# Please explain difference between 2.5l jetta/rabbit/beetle/golf intake mainfolds



## tricktdi (Jun 25, 2011)

Can someone help with some unanswered questions. I have a 08 beetle I need to replaced a cracked manifold on. Dealer said 08 newer 2.5 beetles would work and not 06-07. Also said 05-10 jetta would work and said nothing about rabbit. I would think the dealer would know best, but a few salvage yards contradicted then saying only 07 jetta would work. Neither ever said anything about rabbit. My intake is a 07k 133 201 f. 

Are the changes just subtle or updates? what are the differences? I have seen different years for sale and pictures on the net and really don't see the differences jump out at me. Thank you in advance for the education, and if you know of someone who has one please point me in the right directing. Thank you!


----------



## LampyB (Apr 2, 2007)

hmm this is a good question. i don't have the answer for you, but just for reference the '06-'08 Rabbit's have a different set up than the '09+ models. the manifolds may be the same, but i'm not totally sure. 

you might want to just start comparing part numbers from all models to see if you can find an identical match before you look into the compatibility of another model.


----------



## MKVJET08 (Feb 12, 2008)

tricktdi said:


> My intake is a 07k 133 201 f.


 Is this the part number for your intake or intake manifold? If it's the manifold, I have my stock manifold from my 08 Jetta sitting in the garage and can compare part numbers tonight and let you know.


----------



## tricktdi (Jun 25, 2011)

Thanks Lampy, 

MKVJET08, yes that is the part number on the bottow of the intake. Look at your and let me know. Thanks for the help guys!


----------



## MKVJET08 (Feb 12, 2008)

Well, my part number is 07K 133 201K

It looks like the same exact part, but I don't know what the significance is of that one letter difference. 

Hope this helps


----------



## itskohler (Jan 7, 2011)

Maybe the year it was made.
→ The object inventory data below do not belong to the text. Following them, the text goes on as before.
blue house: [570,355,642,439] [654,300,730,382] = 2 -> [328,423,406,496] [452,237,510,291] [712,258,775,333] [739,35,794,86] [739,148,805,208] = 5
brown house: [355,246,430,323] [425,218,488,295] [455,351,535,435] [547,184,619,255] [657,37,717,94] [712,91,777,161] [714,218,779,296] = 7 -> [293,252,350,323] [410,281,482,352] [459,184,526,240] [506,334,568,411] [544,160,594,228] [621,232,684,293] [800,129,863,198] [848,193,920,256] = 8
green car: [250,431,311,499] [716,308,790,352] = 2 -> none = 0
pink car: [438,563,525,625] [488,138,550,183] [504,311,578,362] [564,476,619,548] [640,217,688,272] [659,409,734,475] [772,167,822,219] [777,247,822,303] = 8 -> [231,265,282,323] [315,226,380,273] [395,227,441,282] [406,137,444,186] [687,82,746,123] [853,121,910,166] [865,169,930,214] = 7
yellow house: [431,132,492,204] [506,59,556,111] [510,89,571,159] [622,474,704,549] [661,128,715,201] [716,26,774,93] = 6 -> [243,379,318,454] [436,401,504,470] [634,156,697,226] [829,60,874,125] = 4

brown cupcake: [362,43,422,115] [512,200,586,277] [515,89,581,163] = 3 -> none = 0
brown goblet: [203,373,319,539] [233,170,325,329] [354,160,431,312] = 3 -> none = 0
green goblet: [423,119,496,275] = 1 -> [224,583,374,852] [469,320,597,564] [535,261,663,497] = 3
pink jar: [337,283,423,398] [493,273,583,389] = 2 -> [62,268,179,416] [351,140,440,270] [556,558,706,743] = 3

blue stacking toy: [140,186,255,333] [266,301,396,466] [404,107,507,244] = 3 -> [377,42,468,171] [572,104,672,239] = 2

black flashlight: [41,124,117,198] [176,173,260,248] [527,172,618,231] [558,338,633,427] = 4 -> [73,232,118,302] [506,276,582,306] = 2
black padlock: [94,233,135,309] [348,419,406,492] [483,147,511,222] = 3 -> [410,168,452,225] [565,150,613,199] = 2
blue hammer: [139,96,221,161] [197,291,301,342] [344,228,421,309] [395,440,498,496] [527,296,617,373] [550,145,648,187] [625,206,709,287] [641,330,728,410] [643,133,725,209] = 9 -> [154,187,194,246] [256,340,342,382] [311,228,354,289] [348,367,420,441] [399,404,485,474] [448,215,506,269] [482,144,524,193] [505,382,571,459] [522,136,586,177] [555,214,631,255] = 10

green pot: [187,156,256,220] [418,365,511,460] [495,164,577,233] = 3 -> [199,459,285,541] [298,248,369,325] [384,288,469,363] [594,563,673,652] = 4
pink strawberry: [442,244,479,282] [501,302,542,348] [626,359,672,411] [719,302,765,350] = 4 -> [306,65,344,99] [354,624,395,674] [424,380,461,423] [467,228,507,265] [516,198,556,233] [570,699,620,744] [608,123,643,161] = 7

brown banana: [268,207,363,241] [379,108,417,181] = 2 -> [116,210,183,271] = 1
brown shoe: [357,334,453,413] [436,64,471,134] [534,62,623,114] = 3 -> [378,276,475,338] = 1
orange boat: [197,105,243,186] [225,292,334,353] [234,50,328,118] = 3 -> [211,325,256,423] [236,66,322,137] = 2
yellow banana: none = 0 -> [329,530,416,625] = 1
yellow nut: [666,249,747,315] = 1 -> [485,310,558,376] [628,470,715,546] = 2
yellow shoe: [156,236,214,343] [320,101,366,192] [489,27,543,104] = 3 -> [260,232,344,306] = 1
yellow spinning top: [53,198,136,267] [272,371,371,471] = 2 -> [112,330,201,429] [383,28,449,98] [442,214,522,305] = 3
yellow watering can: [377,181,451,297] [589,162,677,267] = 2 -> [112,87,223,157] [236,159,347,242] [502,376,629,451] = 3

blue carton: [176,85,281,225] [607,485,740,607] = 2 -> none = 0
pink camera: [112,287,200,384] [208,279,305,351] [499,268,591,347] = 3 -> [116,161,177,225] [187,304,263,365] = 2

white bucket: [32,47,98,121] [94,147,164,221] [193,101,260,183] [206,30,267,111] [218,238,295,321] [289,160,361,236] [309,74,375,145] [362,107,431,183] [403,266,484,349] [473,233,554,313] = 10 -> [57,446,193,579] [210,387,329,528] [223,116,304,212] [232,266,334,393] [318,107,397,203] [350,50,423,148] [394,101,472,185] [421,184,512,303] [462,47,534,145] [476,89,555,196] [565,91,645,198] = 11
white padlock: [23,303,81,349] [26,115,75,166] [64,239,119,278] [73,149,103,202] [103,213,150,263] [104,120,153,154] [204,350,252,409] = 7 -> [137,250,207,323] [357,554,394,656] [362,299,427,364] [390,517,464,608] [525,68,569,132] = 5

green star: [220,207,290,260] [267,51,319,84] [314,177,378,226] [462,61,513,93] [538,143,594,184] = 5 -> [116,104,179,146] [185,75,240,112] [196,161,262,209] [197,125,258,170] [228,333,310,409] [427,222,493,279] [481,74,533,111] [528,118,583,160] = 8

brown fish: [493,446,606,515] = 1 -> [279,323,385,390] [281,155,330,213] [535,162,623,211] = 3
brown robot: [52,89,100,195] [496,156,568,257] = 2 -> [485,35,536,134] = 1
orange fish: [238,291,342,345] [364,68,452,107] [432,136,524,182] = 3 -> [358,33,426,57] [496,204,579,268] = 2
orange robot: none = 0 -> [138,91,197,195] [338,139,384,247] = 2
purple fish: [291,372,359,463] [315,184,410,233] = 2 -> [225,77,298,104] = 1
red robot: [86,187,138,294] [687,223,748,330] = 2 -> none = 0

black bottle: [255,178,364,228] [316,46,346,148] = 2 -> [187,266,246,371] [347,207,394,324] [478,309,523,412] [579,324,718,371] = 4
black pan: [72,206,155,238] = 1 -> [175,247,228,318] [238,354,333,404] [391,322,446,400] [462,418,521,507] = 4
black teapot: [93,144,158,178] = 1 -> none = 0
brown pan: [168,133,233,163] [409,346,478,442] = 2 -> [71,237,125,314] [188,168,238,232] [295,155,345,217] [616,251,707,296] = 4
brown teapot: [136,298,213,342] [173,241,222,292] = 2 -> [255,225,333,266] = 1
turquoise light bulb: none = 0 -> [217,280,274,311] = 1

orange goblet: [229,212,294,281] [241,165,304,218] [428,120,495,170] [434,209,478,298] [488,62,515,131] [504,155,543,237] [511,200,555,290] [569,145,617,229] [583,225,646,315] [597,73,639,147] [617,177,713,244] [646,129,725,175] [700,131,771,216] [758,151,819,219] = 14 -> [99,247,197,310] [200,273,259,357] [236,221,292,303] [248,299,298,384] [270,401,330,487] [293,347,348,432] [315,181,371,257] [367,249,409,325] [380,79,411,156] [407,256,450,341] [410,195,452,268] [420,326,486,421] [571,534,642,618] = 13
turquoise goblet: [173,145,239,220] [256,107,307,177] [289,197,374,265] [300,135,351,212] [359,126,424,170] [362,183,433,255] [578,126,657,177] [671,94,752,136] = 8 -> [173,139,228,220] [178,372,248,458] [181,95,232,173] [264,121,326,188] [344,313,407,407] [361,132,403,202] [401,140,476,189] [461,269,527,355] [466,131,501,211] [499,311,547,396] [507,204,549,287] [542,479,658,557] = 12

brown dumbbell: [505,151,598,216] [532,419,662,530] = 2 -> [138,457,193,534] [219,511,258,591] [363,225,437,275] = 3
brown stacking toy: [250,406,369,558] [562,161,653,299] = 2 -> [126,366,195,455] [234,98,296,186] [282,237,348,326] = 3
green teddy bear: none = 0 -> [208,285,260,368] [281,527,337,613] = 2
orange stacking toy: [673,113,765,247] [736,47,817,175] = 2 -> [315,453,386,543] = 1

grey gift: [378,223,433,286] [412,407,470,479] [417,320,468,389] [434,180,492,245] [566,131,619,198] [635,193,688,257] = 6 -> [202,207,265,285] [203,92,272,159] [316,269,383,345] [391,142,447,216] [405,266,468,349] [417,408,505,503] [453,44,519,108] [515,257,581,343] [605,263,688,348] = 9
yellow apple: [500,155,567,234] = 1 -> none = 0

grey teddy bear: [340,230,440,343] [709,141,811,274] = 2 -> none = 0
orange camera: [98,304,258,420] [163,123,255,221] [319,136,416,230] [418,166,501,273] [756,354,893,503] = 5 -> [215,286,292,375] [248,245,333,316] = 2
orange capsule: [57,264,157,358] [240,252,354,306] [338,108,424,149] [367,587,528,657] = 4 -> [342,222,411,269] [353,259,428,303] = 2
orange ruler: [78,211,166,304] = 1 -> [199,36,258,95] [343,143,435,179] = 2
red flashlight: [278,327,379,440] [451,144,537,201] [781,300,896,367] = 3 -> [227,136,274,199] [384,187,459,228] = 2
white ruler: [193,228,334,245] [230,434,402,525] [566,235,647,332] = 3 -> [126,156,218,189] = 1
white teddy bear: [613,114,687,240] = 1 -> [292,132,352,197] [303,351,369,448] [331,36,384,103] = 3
I know that how it works for guitars, and most bike frames. Just a wild guess. Maybe the guys that are from CheckeredFlag can answer that, seeing as they work at a dealership.


----------



## TylerO28 (Jul 7, 2008)

Most of the time a single letter change is a simple revision...in all honesty I'd say you will be just fine...

Pick up a used one from one of us... It'll be cheaper... What did you do? Blow up your manifold by pushing 50psi of boost into your 2.5? Ha ha! Someday I hope to hear about this sort of malfunction


----------



## tricktdi (Jun 25, 2011)

The intake on this car ends in "F" Looking at pictures of other intakes I can see that this one has two molded bosses with two brass threaded inserts on the bottom of the intake that on my car was not used. On the pictures of other intakes I can see the bottom has a a grid or waffle pattern with no threaded bosses. I am going to just take a chance. When searching the part number it says the F was superseded up to "J" but the dealer says the intake for it is on version "M" now. All the sensor location and everything else seems to be the same. I will take a chance and update everyone. 

Intake failure....nothing cool. Bumper of a truck was the faliure. It was a front end wreck high went above frame rail and smashed intake into about 4 pieces and broke right top motor mount (looking for that too). Wish it was an over boost issue Spiking at 30 psi on my modded 01 gold TDI at 200k and haven't killed it yet. Thanks for the input everyone.


----------